The Rising Importance of Technology IP
The fashion industry's technology investment has accelerated dramatically. In the fast fashion segment, IP activity has grown around AI-enabled textile sorting, imaging systems, and robotics-driven recycling processes—reflecting the sector's response to both climate obligations and regulatory pressure. For acquirers of fast fashion or manufacturing-adjacent businesses, patent portfolios covering proprietary production processes and supply chain technologies have become material deal considerations.
Meanwhile, trade secret protection has emerged as a critical but often undervalued IP category in fashion transactions. Proprietary algorithms that shorten trend-to-shelf timelines, customer data analytics systems, and supplier relationship maps can represent enormous competitive value—yet they receive no formal registration and can be lost or compromised through inadequate confidentiality protocols during the deal process itself. Robust data room management, targeted non-disclosure agreements, and post-closing integration planning are essential safeguards.
Key IP Considerations for Acquirers and Targets
Whether acting for a buyer or seller in a fashion transaction, legal counsel should ensure the following areas receive dedicated attention:
Portfolio completeness and jurisdiction mapping. Every material trademark, registered design, patent, and domain name should be mapped against the brand's operating markets, with gaps identified and remediation options assessed prior to signing.

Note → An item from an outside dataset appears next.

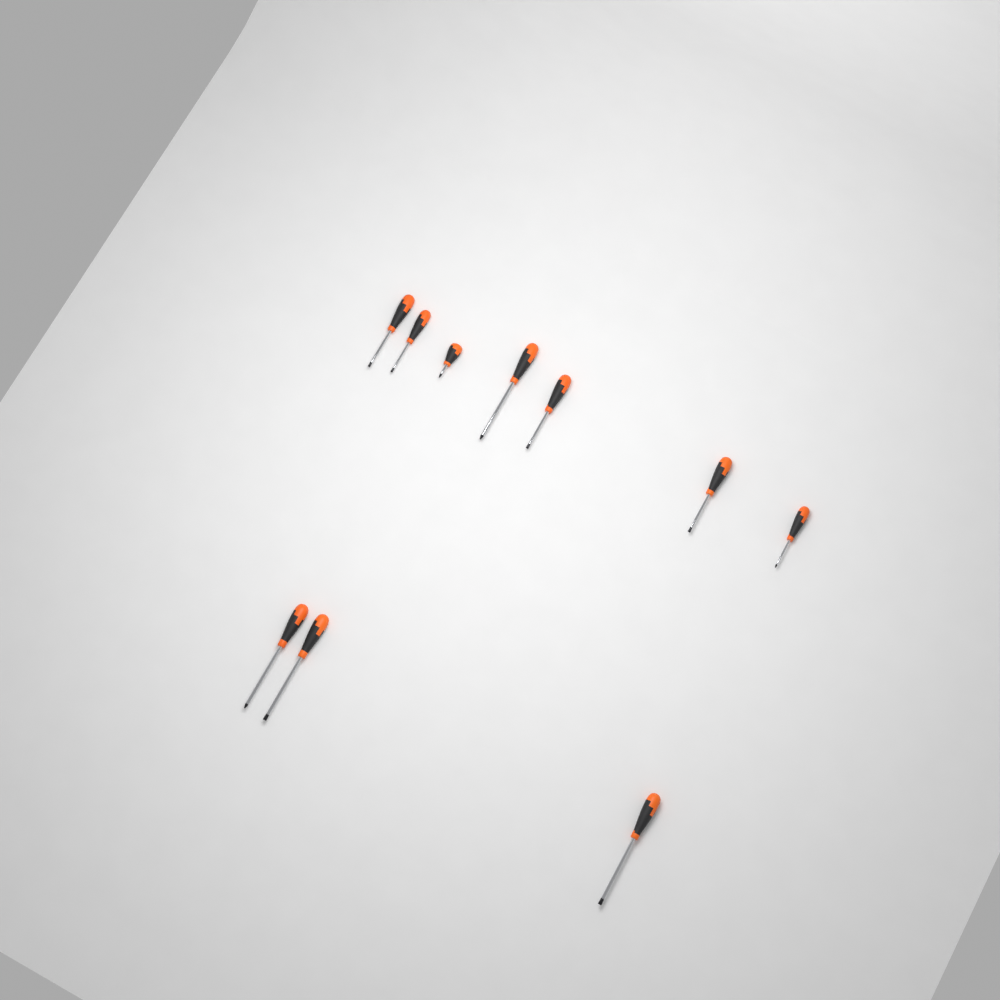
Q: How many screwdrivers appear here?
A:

Chain of title and ownership verification. All creative works, particularly foundational designs and archival assets, should be traced to confirm unambiguous ownership by the target entity.
Counterfeiting exposure and enforcement history. Active infringement by third parties can erode brand value and create post-acquisition litigation exposure. A review of the target's enforcement posture and any unresolved disputes is essential.
Licensing arrangements. Inbound and outbound licenses—including any change-of-control provisions—must be carefully reviewed. An acquisition can inadvertently trigger termination rights or assignment restrictions that affect the target's most commercially significant IP arrangements.
AI and technology risks. With generative AI tools now embedded in creative workflows across the industry, acquirers should assess whether any of the target's designs or content were AI-assisted—and whether the applicable IP frameworks in relevant jurisdictions provide adequate protection for such works.